Si tratta ovviamente di attività illecite che gli Stati Uniti hanno cercato sempre di condannare partendo dal presupposto che una democrazia si colloca su un livello morale e di trasparenza superiore a quello di un regime totalitario. Ma oggi le carte sul tavolo si sono invertite o meglio allineate. Le rivelazioni di intrusioni della National security agency nel traffico telefonico e digitale degli americani allunga un'ombra sui credo fondamentali di libertà e tutela dei diritti civili. I casi non mancano: le intrusioni alcune settimane fa nella rete telefonica Ap ad esempio oppure, tempo addietro la penetrazione delle reti iraniane che controllavano gli sviluppi e la ricerca nucleare. Obama ieri ha cercato di rassicurare: «Non ascoltiamo le conversazioni degli americani – ha detto – cerchiamo di identificare contatti fra personaggi sospetti per giocare d'anticipo si attacchi terroristici».

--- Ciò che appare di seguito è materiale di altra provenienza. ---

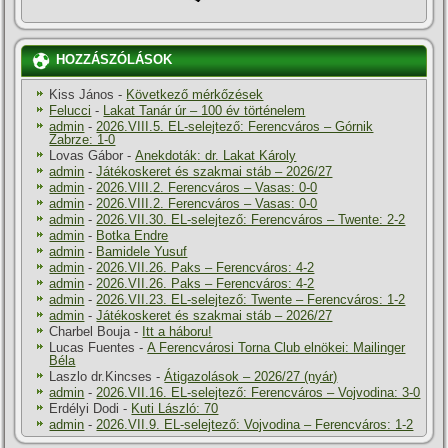
HOZZÁSZÓLÁSOK
Kiss János
-
Következő mérkőzések
Felucci
-
Lakat Tanár úr – 100 év történelem
admin
-
2026.VIII.5. EL-selejtező: Ferencváros – Górnik
Zabrze: 1-0
Lovas Gábor
-
Anekdoták: dr. Lakat Károly
admin
-
Játékoskeret és szakmai stáb – 2026/27
admin
-
2026.VIII.2. Ferencváros – Vasas: 0-0
admin
-
2026.VIII.2. Ferencváros – Vasas: 0-0
admin
-
2026.VII.30. EL-selejtező: Ferencváros – Twente: 2-2
admin
-
Botka Endre
admin
-
Bamidele Yusuf
admin
-
2026.VII.26. Paks – Ferencváros: 4-2
admin
-
2026.VII.26. Paks – Ferencváros: 4-2
admin
-
2026.VII.23. EL-selejtező: Twente – Ferencváros: 1-2
admin
-
Játékoskeret és szakmai stáb – 2026/27
Charbel Bouja
-
Itt a háboru!
Lucas Fuentes
-
A Ferencvárosi Torna Club elnökei: Mailinger
Béla
Laszlo dr.Kincses
-
Átigazolások – 2026/27 (nyár)
admin
-
2026.VII.16. EL-selejtező: Ferencváros – Vojvodina: 3-0
Erdélyi Dodi
-
Kuti László: 70
admin
-
2026.VII.9. EL-selejtező: Vojvodina – Ferencváros: 1-2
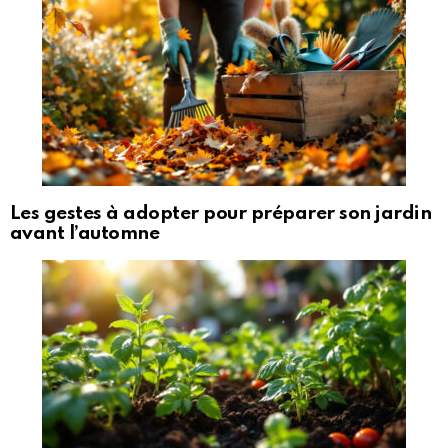
Les gestes à adopter pour préparer son jardin
avant l’automne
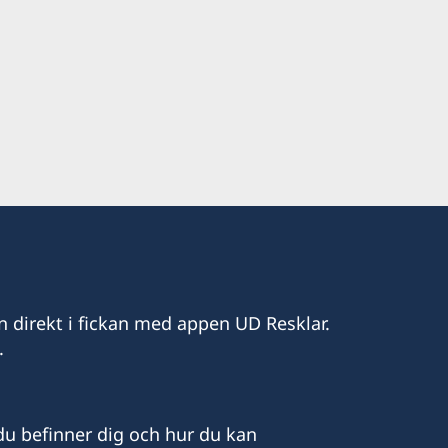
h onsdag 10.00 till 12.00.
n direkt i fickan med appen UD Resklar.
.
u befinner dig och hur du kan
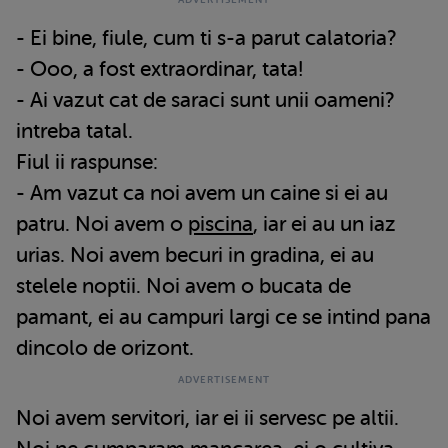
- Ei bine, fiule, cum ti s-a parut calatoria?
- Ooo, a fost extraordinar, tata!
- Ai vazut cat de saraci sunt unii oameni?
intreba tatal.
Fiul ii raspunse:
- Am vazut ca noi avem un caine si ei au
patru. Noi avem o
piscina
, iar ei au un iaz
urias. Noi avem becuri in gradina, ei au
stelele noptii. Noi avem o bucata de
pamant, ei au campuri largi ce se intind pana
dincolo de orizont.
Noi avem servitori, iar ei ii servesc pe altii.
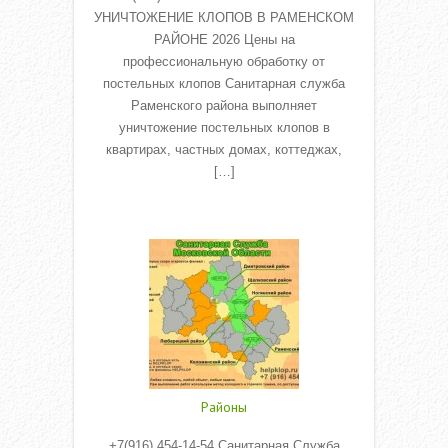
УНИЧТОЖЕНИЕ КЛОПОВ В РАМЕНСКОМ
РАЙОНЕ 2026 Цены на
профессиональную обработку от
постельных клопов Санитарная служба
Раменского района выполняет
уничтожение постельных клопов в
квартирах, частных домах, коттеджах,
[…]
Read More
Районы
+7(916) 454-14-54 Санитарная Служба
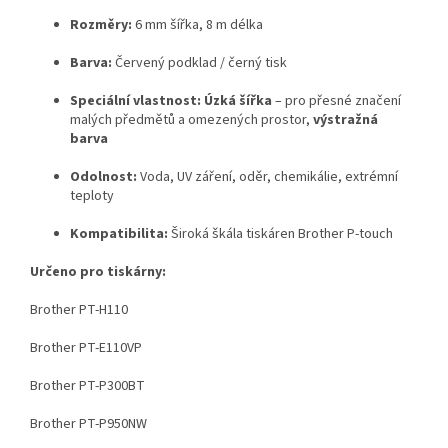
Rozměry:
6 mm šířka, 8 m délka
Barva:
Červený podklad / černý tisk
Speciální vlastnost:
Úzká šířka
– pro přesné značení
malých předmětů a omezených prostor,
výstražná
barva
Odolnost:
Voda, UV záření, oděr, chemikálie, extrémní
teploty
Kompatibilita:
Široká škála tiskáren Brother P-touch
Určeno pro tiskárny:
Brother PT-H110
Brother PT-E110VP
Brother PT-P300BT
Brother PT-P950NW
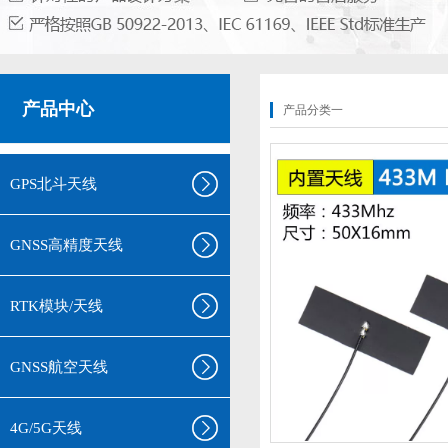
产品中心
产品分类一
GPS北斗天线
GNSS高精度天线
RTK模块/天线
GNSS航空天线
4G/5G天线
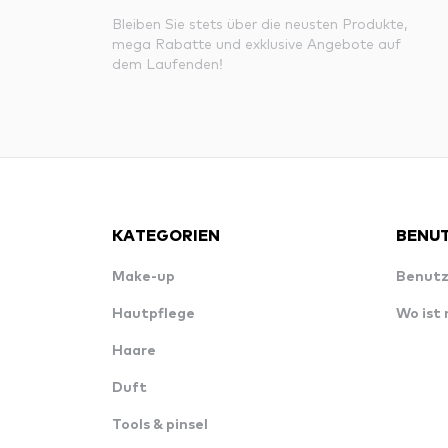
Bleiben Sie stets über die neusten Produkte,
mega Rabatte und exklusive Angebote auf
dem Laufenden!
KATEGORIEN
BENUT
Make-up
Benutz
Hautpflege
Wo ist
Haare
Duft
Tools & pinsel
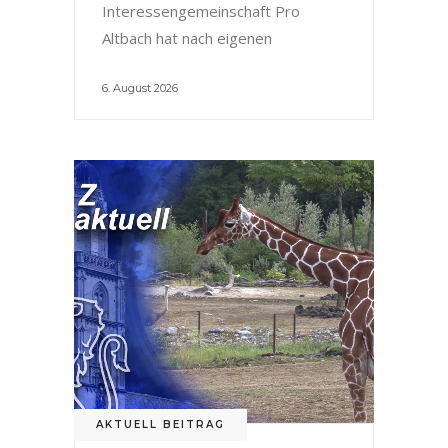
Interessengemeinschaft Pro
Altbach hat nach eigenen
6. August 2026
AKTUELL BEITRAG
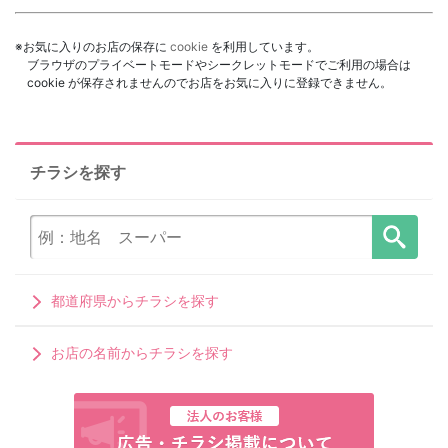
※お気に入りのお店の保存に
cookie
を利用しています。
ブラウザのプライベートモードやシークレットモードでご利用の場合は
cookie が保存されませんのでお店をお気に入りに登録できません。
チラシを探す
都道府県からチラシを探す
お店の名前からチラシを探す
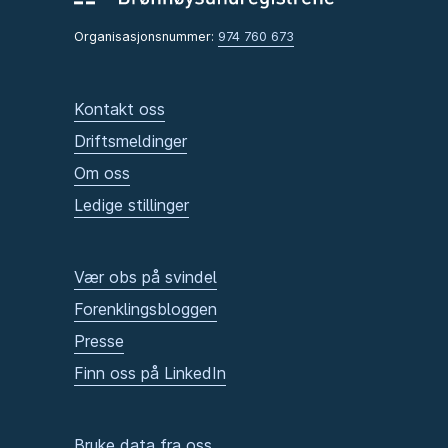
Organisasjonsnummer:
974 760 673
Kontakt oss
Driftsmeldinger
Om oss
Ledige stillinger
Vær obs på svindel
Forenklingsbloggen
Presse
Finn oss på LinkedIn
Bruke data fra oss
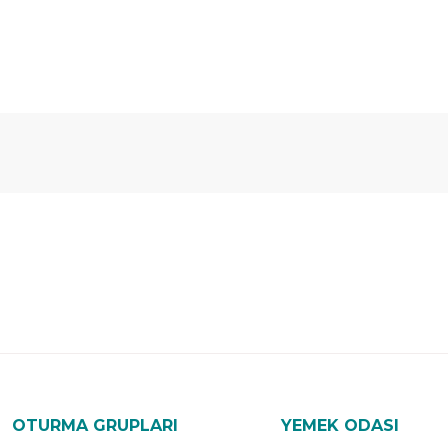
Ücretsiz
Randevulu
2
Teslimat
Teslimat
G
OTURMA GRUPLARI
YEMEK ODASI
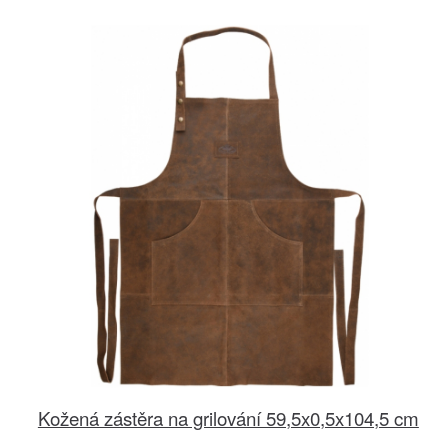
Kožená zástěra na grilování 59,5x0,5x104,5 cm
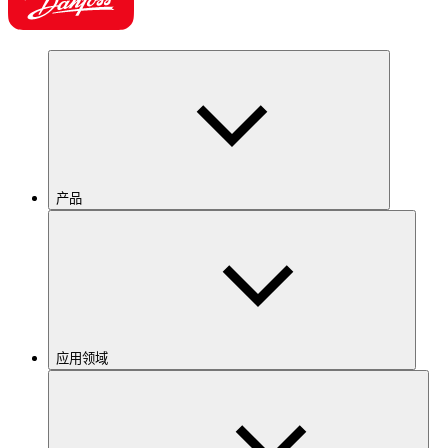
产品
应用领域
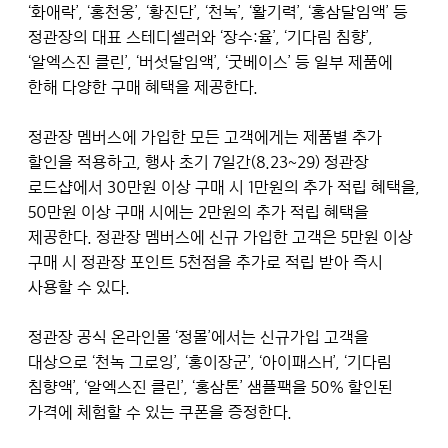
‘화애락’, ‘홍천웅’, ‘황진단’, ‘천녹’, ‘활기력’, ‘홍삼달임액’ 등
정관장의 대표 스테디셀러와 ‘장수:율’, ‘기다림 침향’,
‘알엑스진 클린’, ‘버섯달임액’, ‘굿베이스’ 등 일부 제품에
한해 다양한 구매 혜택을 제공한다.
정관장 멤버스에 가입한 모든 고객에게는 제품별 추가
할인을 적용하고, 행사 초기 7일간(8.23~29) 정관장
로드샵에서 30만원 이상 구매 시 1만원의 추가 적립 혜택을,
50만원 이상 구매 시에는 2만원의 추가 적립 혜택을
제공한다. 정관장 멤버스에 신규 가입한 고객은 5만원 이상
구매 시 정관장 포인트 5천점을 추가로 적립 받아 즉시
사용할 수 있다.
정관장 공식 온라인몰 ‘정몰’에서는 신규가입 고객을
대상으로 ‘천녹 그로잉’, ‘홍이장군’, ‘아이패스H’, ‘기다림
침향액’, ‘알엑스진 클린’, ‘홍삼톤’ 샘플팩을 50% 할인된
가격에 체험할 수 있는 쿠폰을 증정한다.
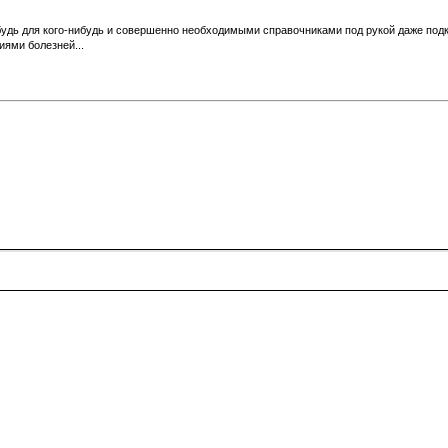
будь для кого-нибудь и совершенно необходимыми справочниками под рукой даже под
иями болезней...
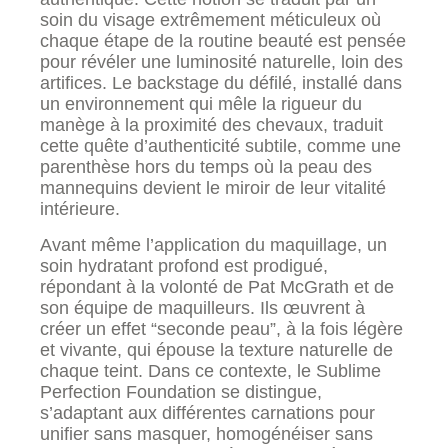
soin du visage extrêmement méticuleux où
chaque étape de la routine beauté est pensée
pour révéler une luminosité naturelle, loin des
artifices. Le backstage du défilé, installé dans
un environnement qui mêle la rigueur du
manège à la proximité des chevaux, traduit
cette quête d’authenticité subtile, comme une
parenthèse hors du temps où la peau des
mannequins devient le miroir de leur vitalité
intérieure.
Avant même l’application du maquillage, un
soin hydratant profond est prodigué,
répondant à la volonté de Pat McGrath et de
son équipe de maquilleurs. Ils œuvrent à
créer un effet “seconde peau”, à la fois légère
et vivante, qui épouse la texture naturelle de
chaque teint. Dans ce contexte, le Sublime
Perfection Foundation se distingue,
s’adaptant aux différentes carnations pour
unifier sans masquer, homogénéiser sans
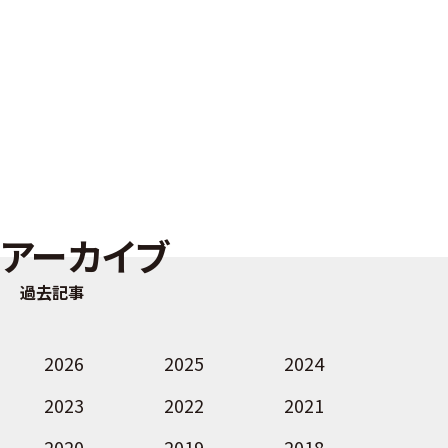
アーカイブ
過去記事
2026
2025
2024
2023
2022
2021
2020
2019
2018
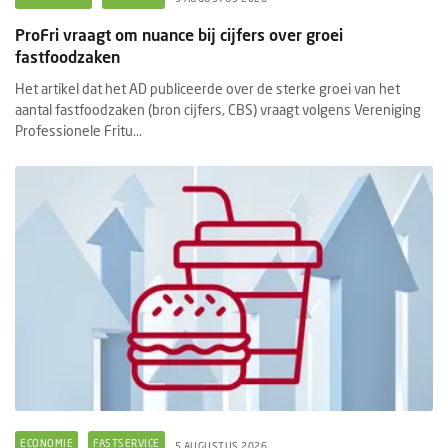
ProFri vraagt om nuance bij cijfers over groei
fastfoodzaken
Het artikel dat het AD publiceerde over de sterke groei van het
aantal fastfoodzaken (bron cijfers, CBS) vraagt volgens Vereniging
Professionele Fritu...
ECONOMIE
FASTSERVICE
5 AUGUSTUS 2026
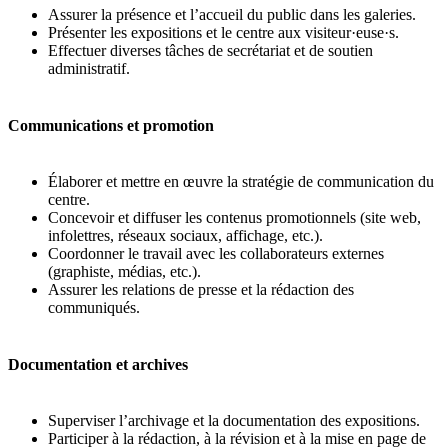
Assurer la présence et l’accueil du public dans les galeries.
Présenter les expositions et le centre aux visiteur·euse·s.
Effectuer diverses tâches de secrétariat et de soutien
administratif.
Communications et promotion
Élaborer et mettre en œuvre la stratégie de communication du
centre.
Concevoir et diffuser les contenus promotionnels (site web,
infolettres, réseaux sociaux, affichage, etc.).
Coordonner le travail avec les collaborateurs externes
(graphiste, médias, etc.).
Assurer les relations de presse et la rédaction des
communiqués.
Documentation et archives
Superviser l’archivage et la documentation des expositions.
Participer à la rédaction, à la révision et à la mise en page de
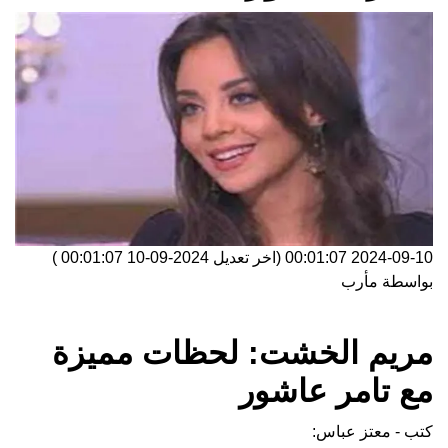
2024-09-10 00:01:07
(اخر تعديل
2024-09-10 00:01:07
)
بواسطة
مأرب
مريم الخشت: لحظات مميزة
مع تامر عاشور
كتب - معتز عباس:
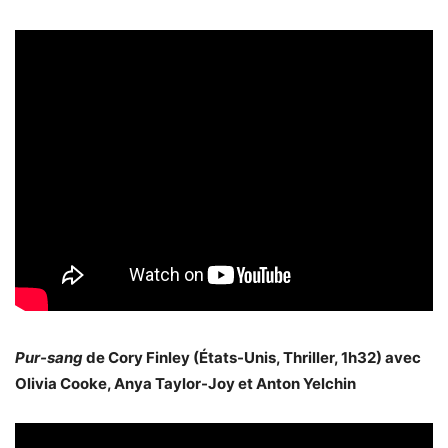
Pur-sang
de Cory Finley (États-Unis, Thriller, 1h32) avec
Olivia Cooke, Anya Taylor-Joy et Anton Yelchin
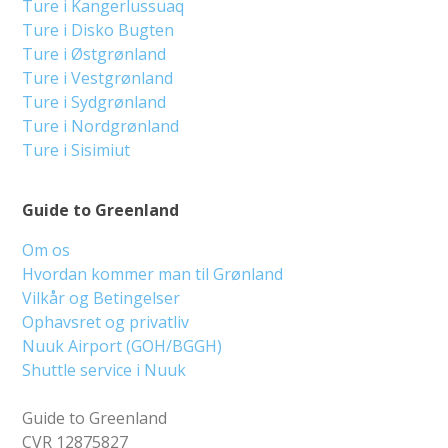
Ture i Kangerlussuaq
Ture i Disko Bugten
Ture i Østgrønland
Ture i Vestgrønland
Ture i Sydgrønland
Ture i Nordgrønland
Ture i Sisimiut
Guide to Greenland
Om os
Hvordan kommer man til Grønland
Vilkår og Betingelser
Ophavsret og privatliv
Nuuk Airport (GOH/BGGH)
Shuttle service i Nuuk
Guide to Greenland
CVR 12875827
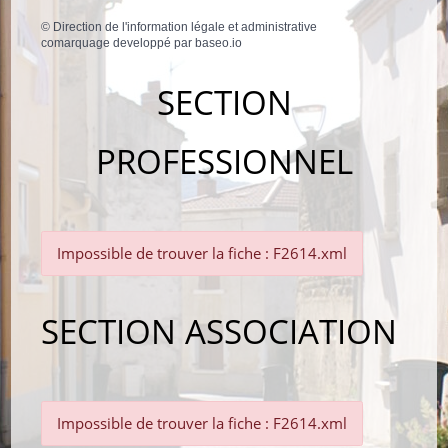
©
Direction de l'information légale et administrative
comarquage developpé par
baseo.io
SECTION
PROFESSIONNEL
Impossible de trouver la fiche : F2614.xml
SECTION ASSOCIATION
Impossible de trouver la fiche : F2614.xml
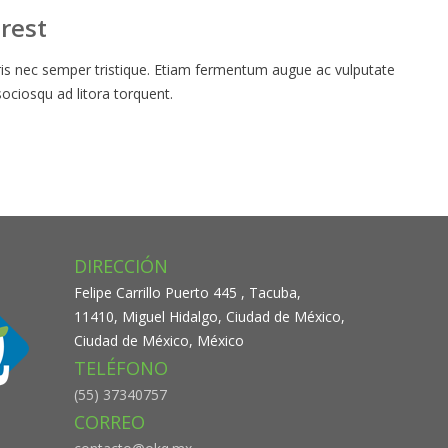
orest
 nec semper tristique. Etiam fermentum augue ac vulputate
 sociosqu ad litora torquent.
DIRECCIÓN
Felipe Carrillo Puerto 445 , Tacuba,
11410, Miguel Hidalgo, Ciudad de México,
Ciudad de México, México
TELÉFONO
(55) 37340757
CORREO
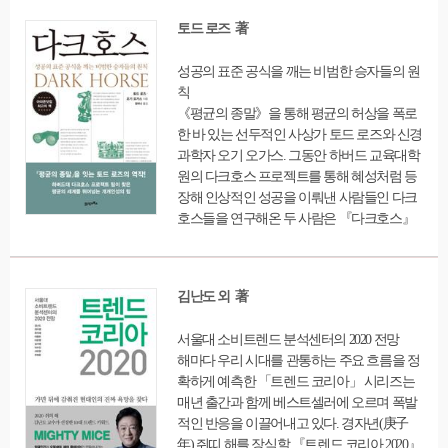
것을 인지해야 한다. 이 시리즈는 하프타임이
토드 로즈 著
라는 미지의 세계를 마주했을 때 올바른 길로
들어서는 첫 단계로 안내라며 하프타임을 현
성공의 표준 공식을 깨는 비범한 승자들의 원
명하게 통과하는 법과 하프타임 이후의 삶에
칙
대한 실제 모델을 제시한다.
《평균의 종말》을 통해 평균의 허상을 폭로
한 바 있는 선두적인 사상가 토드 로즈와 신경
과학자 오기 오가스. 그동안 하버드 교육대학
원의 다크호스 프로젝트를 통해 혜성처럼 등
장해 인상적인 성공을 이뤄낸 사람들인 다크
호스들을 연구해온 두 사람은 『다크호스』
를 통해 성공에 이르는 새로운 개념을 보여준
다. 우리는 대체로 생계 문제에서 좋아하는 일
과 해야 하는 일 중 하나를 선택해야 한다고
김난도 외 著
생각한다. 그러나 이 책에서 만나게 될 다크호
스들을 보면 그것이 잘못된 선택임을 느끼게
서울대 소비트렌드 분석센터의 2020 전망
된다. 그들은 개개인성을 활용해서 실력과 즐
해마다 우리 시대를 관통하는 주요 흐름을 정
거움을 둘 다 얻었기 때문이다. 표준 공식을
확하게 예측한 「트렌드 코리아」 시리즈는
따르지 않고 자신만의 길을 개척해 행복이 충
매년 출간과 함께 베스트셀러에 오르며 폭발
만한 삶을 누리고 있는 다크호스들의 여정을
적인 반응을 이끌어내고 있다. 경자년(庚子
살펴보면 실질적인 성공 법칙이 숨겨져 있다.
年) 쥐띠 해를 장식할 『트렌드 코리아 2020』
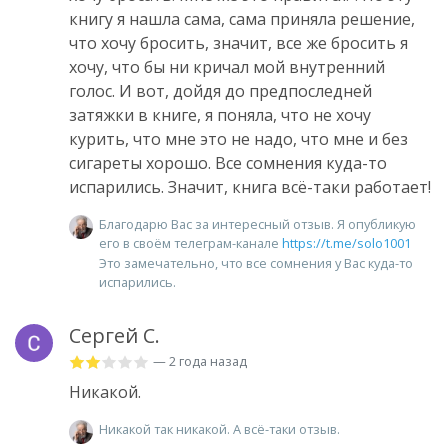
книгу я нашла сама, сама приняла решение,
что хочу бросить, значит, все же бросить я
хочу, что бы ни кричал мой внутренний
голос. И вот, дойдя до предпоследней
затяжки в книге, я поняла, что не хочу
курить, что мне это не надо, что мне и без
сигареты хорошо. Все сомнения куда-то
испарились. Значит, книга всё-таки работает!
Благодарю Вас за интересный отзыв. Я опубликую
его в своём телеграм-канале
https://t.me/solo1001
Это замечательно, что все сомнения у Вас куда-то
испарились.
Сергей С.
— 2 года назад
Никакой.
Никакой так никакой. А всё-таки отзыв.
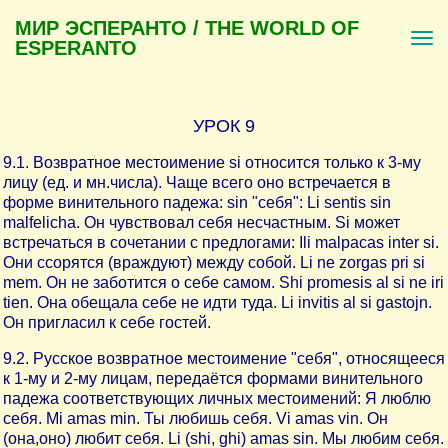
МИР ЭСПЕРАНТО / THE WORLD OF
ESPERANTO
УРОК 9
9.1. Возвратное местоимение si относится только к 3-му
лицу (ед. и мн.числа). Чаще всего оно встречается в
форме винительного падежа: sin "себя": Li sentis sin
malfelicha. Он чувствовал себя несчастным. Si может
встречаться в сочетании с предлогами: Ili malpacas inter si.
Они ссорятся (враждуют) между собой. Li ne zorgas pri si
mem. Он не заботится о себе самом. Shi promesis al si ne iri
tien. Она обещала себе не идти туда. Li invitis al si gastojn.
Он пригласил к себе гостей.
9.2. Русское возвратное местоимение "себя", относящееся
к 1-му и 2-му лицам, передаётся формами винительного
падежа соответствующих личных местоимений: Я люблю
себя. Mi amas min. Ты любишь себя. Vi amas vin. Он
(она,оно) любит себя. Li (shi, ghi) amas sin. Мы любим себя.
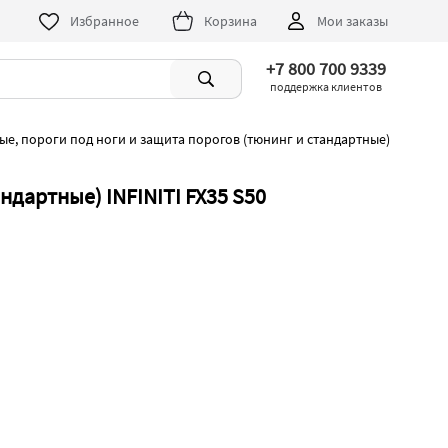
Избранное
Корзина
Мои заказы
+7 800 700 9339
поддержка клиентов
е, пороги под ноги и защита порогов (тюнинг и стандартные)
ндартные) INFINITI FX35 S50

Ma la linea di demarcazione è molto sottile. È vero che personaggi autorevoli come Eric Schimdt hanno identificato la Cina come il più pericoloso e sofisticato "cyberthief" che minaccia le aziende internazionali; o l'ex segretario al Tesoro Hank Paulson ha definito la questione ciberterrorismo fra Usa e Cina «esplosiva»: si temono attacchi a centrali elettriche che potrebbero paralizzare il Paese.

Alcuni calcolano i danni per gli attacchi di questi anni in centinania di miliardi di dollari. Ma perché Obama ha chiesto lo scorso inverno una proroga di 5 anni del Patriot Act una delle leggi dell'amministrazione Bush più criticate da Obama proprio per i rischi di violazione di privacy? Se Obama arriva con un po' di imbarazzo a questo vertice storico, il primo in maniche di camicia fra un leader americano e un leader cinese non è un male. Il "riallineamento" ripropone con forza la necessità di trovare delle soluzioni in grado di tutelare quanto più possibile sia la sicurezza che i diritti civili. Sarebbe bene che la soluzione la cerchino insieme, magari in un contesto multilaterale.